Entre soi et instruction
La Charte des programmes définie en 2013 semble définitivement enterrée ; elle qui faisait de la réactualisation des programmes l’objet d’un processus concerté, avec notamment une phase d’analyse de leur mise en œuvre, la mise en regard avec les expériences à l’étranger, etc. Si les programmes sont bien des textes politiques, ce sont aussi des textes professionnels dont l’évaluation ne peut se réduire à celle des performances scolaires des élèves en mathématiques et en français. Cette centration sur l’instruction laisse pendantes toutes les questions vives qui traversent aujourd’hui l’école maternelle et les conditions de travail des enseignants. Quid des profondes inégalités territoriales qui la minent ? Quid, faut-il ajouter, du séparatisme des classes sociales supérieures pour défendre un entre-soi dès le plus jeune âge favorisé par ailleurs par la loi de 2019 ? Quid de la formation des enseignants, dont la Note parle brièvement au sujet de la formation continue, alors que la réforme de la formation initiale majore à nouveau le poids des disciplines scolairement rentables et évacue le souci de l’école maternelle ? Quant à la relation Atsem-professeur des écoles, elle vise, dit la Note, à « renforcer l’éducation scolaire dispensée aux enfants et assurer sa cohérence ».
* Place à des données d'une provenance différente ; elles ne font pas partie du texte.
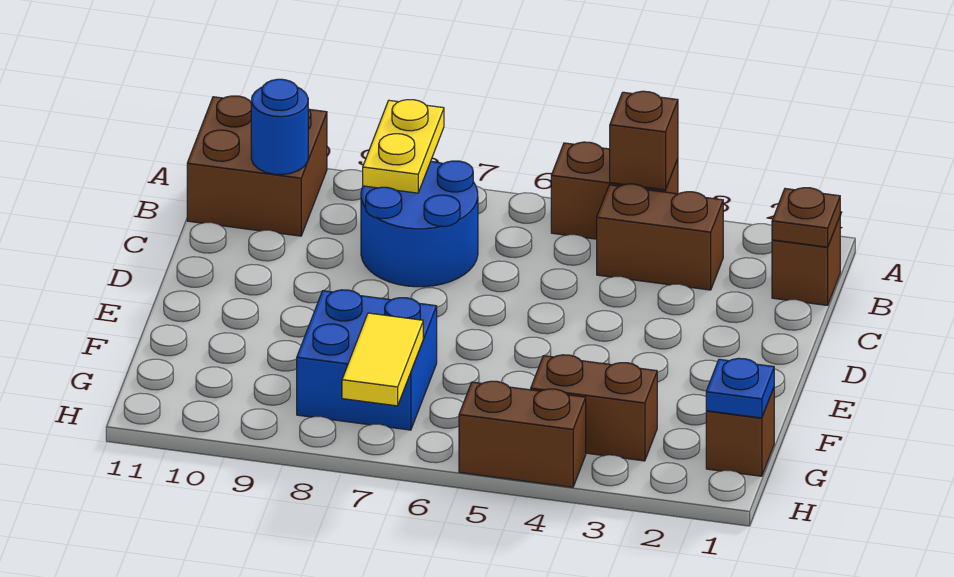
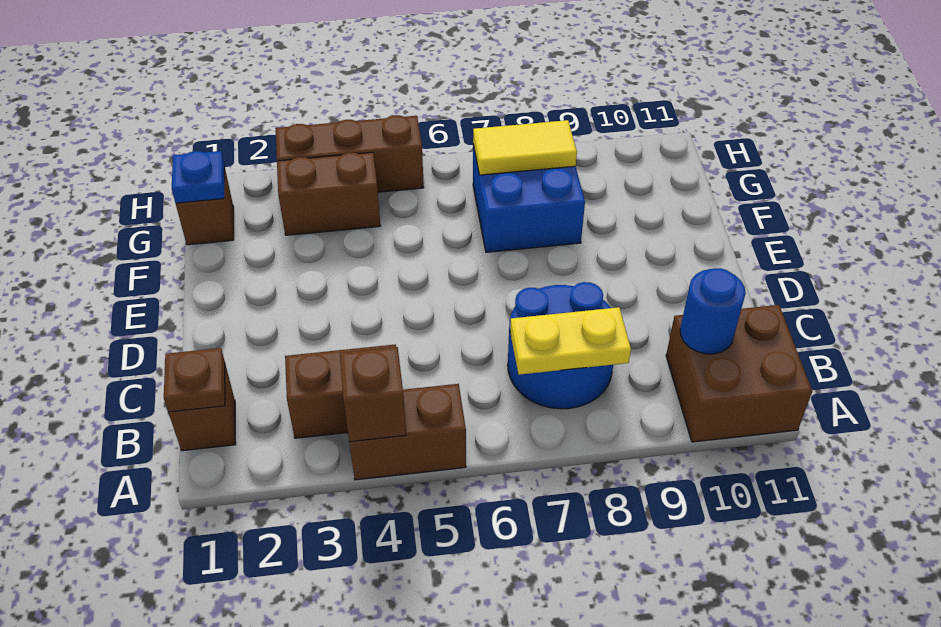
yellow 1x2 plate [363,100,444,193] -> yellow 1x2 plate turned to [510,307,631,375]
yellow 1x2 tile [342,313,423,406] -> yellow 1x2 tile turned to [473,120,577,175]
brown 1x2 brick [459,381,586,487] -> brown 1x3 brick [275,115,424,192]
Une école qui aggrave les inégalités
À nouveau, ce sont des questions d’inégalités sociales de réussite scolaire qui sont mises en avant pour justifier une vision des apprentissages des élèves étroitement focalisée sur le lire, écrire, compter, en premier lieu pour les « enfants les plus éloignés de l’école » : « L’obligation d’instruction dès 3 ans est donc une mesure de justice sociale qui doit conduire tous les enfants à se confronter, de manière plus précoce, aux apports spécifiques de l’école pour gommer des différences de situation qui rendraient très difficile la maîtrise des savoirs fondamentaux à la fin de la scolarité obligatoire ». Non, il faut le redire, la confrontation précoce des enfants à des exigences de comportements et de résultats scolaires n’a pas la vertu magique de « gommer » des différences acquises via la socialisation familiale. De nombreuses recherches empiriques en témoignent : L’école maternelle de la performance enfantine, de Ghislain Leroy (2020), L’école des incapables ? de Mathias Millet et Jean-Claude Croizet (2016) ou encore les travaux de Garnier et Brougère, Christophe Joigneaux, de Fabienne Montmasson-Michel, etc. Toutes insistent, à leur manière, sur les effets délétères et producteurs d’inégalités de ces attentes de performance scolaire dès l’entrée en maternelle. Et si la « bienveillance » attendue des enseignants et l’importance de la « relation affective » n’ont rien de négligeable, elles ne sauraient compenser les véritables épreuves vécues par des enfants dits « peu performants » en regard de ces attendus scolaires ; ces « échecs » précoces préparent très sûrement des inégalités cumulatives.